[Stored records]
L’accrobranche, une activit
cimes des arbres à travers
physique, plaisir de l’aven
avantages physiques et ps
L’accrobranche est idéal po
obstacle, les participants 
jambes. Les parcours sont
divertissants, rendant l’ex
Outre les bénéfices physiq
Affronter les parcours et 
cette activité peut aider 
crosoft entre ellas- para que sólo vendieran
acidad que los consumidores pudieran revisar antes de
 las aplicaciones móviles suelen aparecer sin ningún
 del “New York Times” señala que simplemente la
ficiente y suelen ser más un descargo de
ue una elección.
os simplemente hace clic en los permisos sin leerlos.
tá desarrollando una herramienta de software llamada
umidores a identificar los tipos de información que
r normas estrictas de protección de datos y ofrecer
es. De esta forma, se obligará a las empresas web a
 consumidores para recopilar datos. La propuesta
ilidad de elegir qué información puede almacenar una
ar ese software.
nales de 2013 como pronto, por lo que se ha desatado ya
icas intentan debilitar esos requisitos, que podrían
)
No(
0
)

▶ Aim of the task:
All the records, from start to finish, are to be repeated exactly.

▶ Answer space:
L’accrobranche, une activit
cimes des arbres à travers
physique, plaisir de l’aven
avantages physiques et ps
L’accrobranche est idéal po
obstacle, les participants 
jambes. Les parcours sont
divertissants, rendant l’ex
Outre les bénéfices physiq
Affronter les parcours et 
cette activité peut aider 
crosoft entre ellas- para que sólo vendieran
acidad que los consumidores pudieran revisar antes de
 las aplicaciones móviles suelen aparecer sin ningún
 del “New York Times” señala que simplemente la
ficiente y suelen ser más un descargo de
ue una elección.
os simplemente hace clic en los permisos sin leerlos.
tá desarrollando una herramienta de software llamada
umidores a identificar los tipos de información que
r normas estrictas de protección de datos y ofrecer
es. De esta forma, se obligará a las empresas web a
 consumidores para recopilar datos. La propuesta
ilidad de elegir qué información puede almacenar una
ar ese software.
nales de 2013 como pronto, por lo que se ha desatado ya
icas intentan debilitar esos requisitos, que podrían
)
No(
0
)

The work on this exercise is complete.